For the convenient detection of toxic language, we construct an insult lexicon against different targeted groups. It contains not only explicit profanities but also implicit words with toxic meanings, such as ironic metaphors (e.g., "fairy"). To exploit the lexical feature, we further present a migratable benchmark of Toxic Knowledge Enhancement (TKE), enriching the text representation. In the evaluation phase, several benchmarks with TKE are utilized to detect toxic language, demonstrating its effectiveness. After that, we analyze the experimental results in detail and offer our suggestions for identifying toxic language. The main contributions of this work are summarized as follows:

  • We present a hierarchical taxonomy, Monitor Toxic Frame, to progressively explore the toxic types and expressions of samples from diverse granularities.

  • Based on the taxonomy, we propose ToxiCN, a fine-grained dataset of Chinese toxic language. It divides hate speech from offensive language, including samples with not only direct offense but also indirect expressions.

  • We present an insult lexicon, and a Toxic Knowledge Enhancement benchmark to incorporate the lexical feature. We evaluate its performance at different levels and conduct an exhaustive analysis.

2 Related Work

Work Source Scope Size Balance Toxic Type Expression Category Implicit Profanity
COLD Deng et al. (2022) Zhihu, Weibo Offensive 37,480 48.1%
SWSR Jiang et al. (2022) Weibo Hate speech 8,969 34.5%
CDial-Bias-Utt Zhou et al. (2022) Zhihu Hate speech 13,394 18.9%
CDial-Bias-Ctx Zhou et al. (2022) Zhihu Hate speech 15,013 25.9%
ToxiCN (ours) Zhihu, Tieba Offensive and hate speech 12,011 53.8%
Table 2: Summary of Simplified Chinese toxic language datasets in terms of Source, Scope, Size, toxic class ratio (Balance), and the inclusion of Toxic Type, Expression category, and the construction of the lexicon containing Implicit Profanity.
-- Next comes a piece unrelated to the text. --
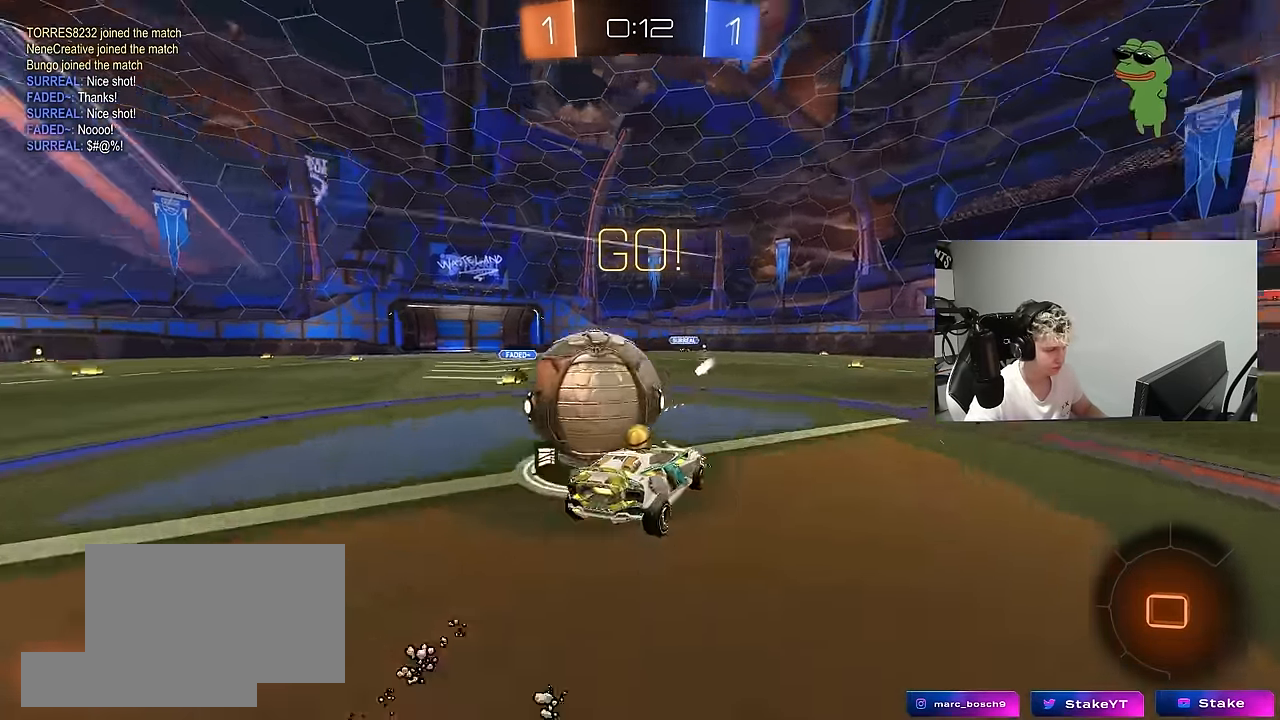
{"keys": ["a", "shift"], "mouse": [], "mouse_move": "still", "events": [[283, "mouse_right", "up"]]}
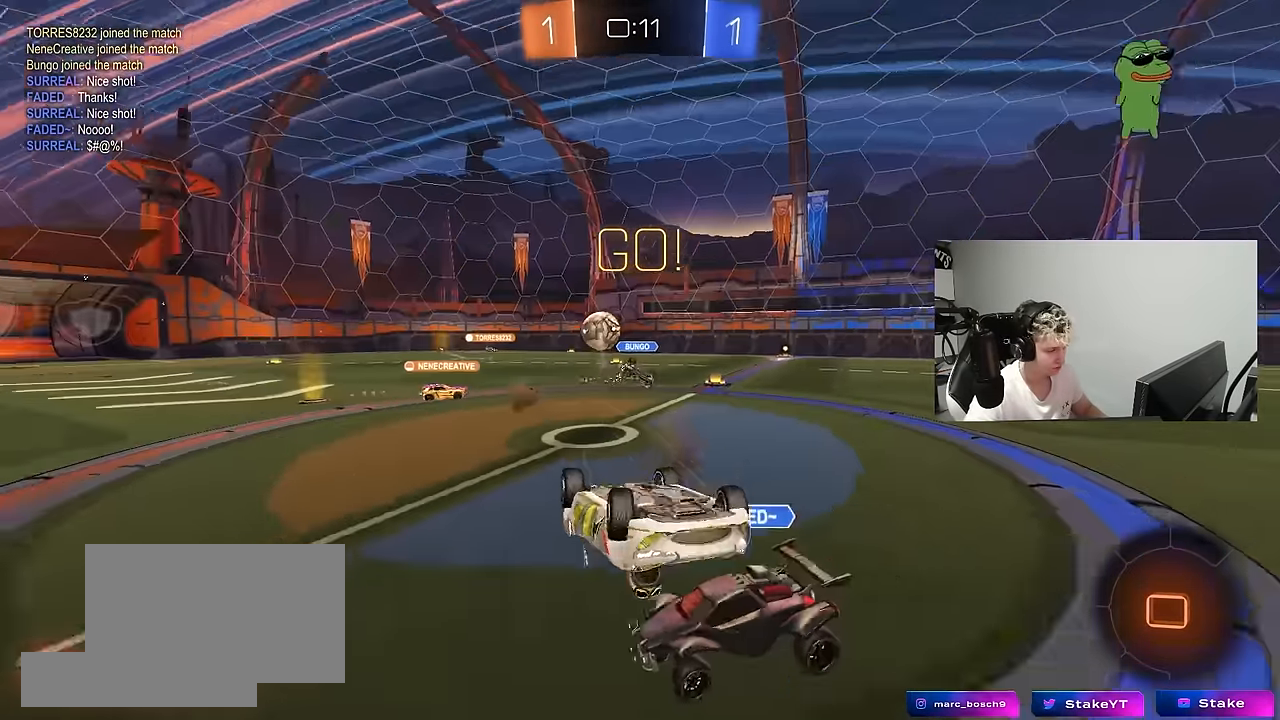
{"keys": [], "mouse": [], "mouse_move": "still", "events": [[300, "a", "up"], [300, "shift", "up"]]}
Toxic Language Detection. Toxic language detection is a high-profile task in the field of natural language processing. Recently, most researchers have utilized methods of deep learning based on the pre-trained language model to tackle this problem Mou et al. (2020); Cao and Lee (2020); Tekiroglu et al. (2020); Mathew et al. (2021); Zhou et al. (2021a). Two re-trained BERT Devlin et al. (2019), HateBERT Caselli et al. (2020) and ToxicBERT Hanu and Unitary team (2020), have been specifically proposed to detect toxic language. Davidson et al. (2017); Founta et al. (2018); Mathew et al. (2021) attempted to distinguish hate speech from offensive language, while ElSherief et al. (2021); Hartvigsen et al. (2022) explored the benchmark of implicit and latent hate speech and Chiril et al. (2020); Pérez-Almendros et al. (2020) considered testing for reporting related to hate speech and behavior. Meanwhile, for the construction of the toxic language dataset, there have been some studies focused on how to improve the reliability of the annotation process to alleviate the subjective bias of annotators Waseem and Hovy (2016); Zeinert et al. (2021).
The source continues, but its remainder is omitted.